Release Date: October 1st, 2009
Genre: Superhero Comics
Rating: 5/5 Stars
Writer: Mark Millar / Artist: Bryan Hitch
Other Marvel Reviews: Deadpool: Dracula’s Gauntlet / Deadpool Kills Deadpool – Deadpool Killogy #3 / Spider-Man/Deadpool, Volume 2: Side-Pieces [Books] / Spider-Man/Deadpool, Vol 1 [Books] / Generation X – Scott Lobdell [Graphic Novels]
Ah, The Ultimates – a graphic novel that’s been high on my want to read for a long while, and now, thanks to my boyfriend having a copy, I’ve finally managed to read it.
Firstly, if you are a fan of the Marvel Cinematic Universe (which I am), there’s a few things to enjoy in this. It’s in The Ultimates we’re introduced to a Samuel L-lookalike Nick Fury. Fury even mentions if a film would be made of them, he would be played by Samuel L. Jackson, sowing the seeds for what would become an absolutely excellent portrayal by the legend himself.

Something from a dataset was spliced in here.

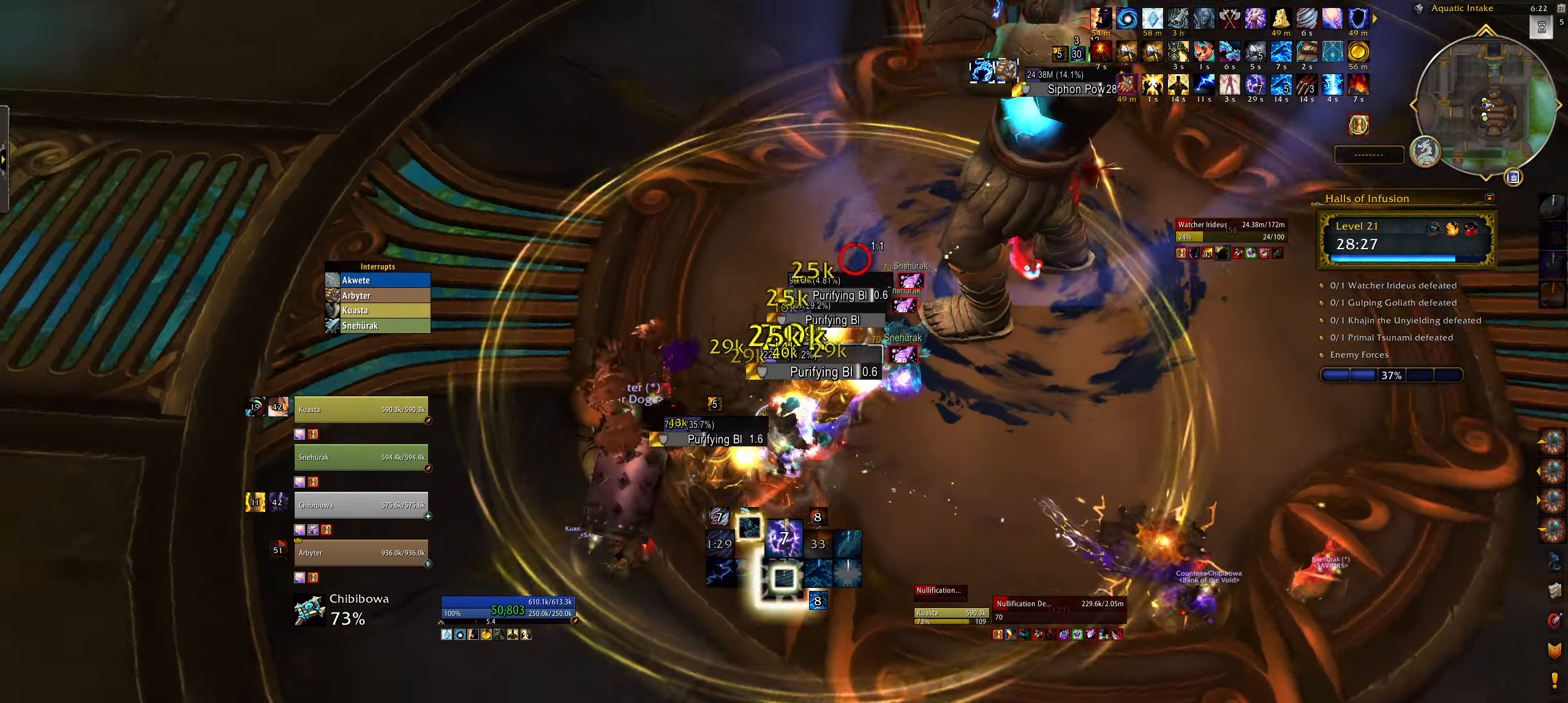
{"keys": ["4", "q"], "mouse": ["right"], "events": [[50, "3", "up"], [117, "3", "down"], [117, "q", "down"], [200, "3", "up"], [267, "3", "down"], [350, "q", "up"], [367, "3", "up"], [367, "4", "down"], [400, "q", "down"]]}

This is definitely an early 2000s view of The Avengers. In this attempt to ‘update’/modernise them a little, it’s also sort of dated them, not just in regards to many of the celebrity namedrops throughout, but even in their personalities and storylines, they feel very much ‘of their time’. However, you can still the influences these particular versions of the characters had on the films, in various ways.
The Ultimates, in film terms, is basically the first Avengers film, in that it’s focused on Nick Fury recruiting the heroes and getting them together as a team. We get Cap’s backstory, discover Tony enjoys the publicity side, find out Thor is currently in the Netherlands, and is basically an eco-activist. The setup is good, we get some fun moments, and we also get to witness the absolute shitshow with many of the other characters, specifically the scientists.
Here’s the thing that comes through really strongly in this – to be that smart, you also have to be kind of messed up. These characters aren’t just flawed – these are powerful, intelligent heroes who can’t seem to tell what ‘right option’ even means. When they make mistakes, the mistakes are huge.
With the bulk of the team recruited, it’s clear interest from the public will only last so long, especially when they can’t work together as a team and there’s no big threats for them to face. So Bruce Banner, a much more mild, timid, and messed up version of the character we know from the films, decides he will give them an enemy to fight against: The Hulk.
The Hulk also comes with creepy stalker vibes, thanks to Bruce’s strained relationship with Betty, and his rampage through the city has strong King Kong echoes. There are a few different uncomfortable moments, for a number of characters, and about the only characters to come out a little favourably are Cap, Thor, and Tony. And yet, it kind of all works. In a weird way, in that early 2000s way, it’s actually a really interesting take on The Avengers, especially now we’re in Phase 5 of the MCU and we can look back on this having seen a lot of their journeys on the big screen.
I think most Marvel fans – if they haven’t read this already – would enjoy this, whether they came to these characters from the comics or the movies, and it’s definitely worth a read to see what the MCU have since used in the films, too.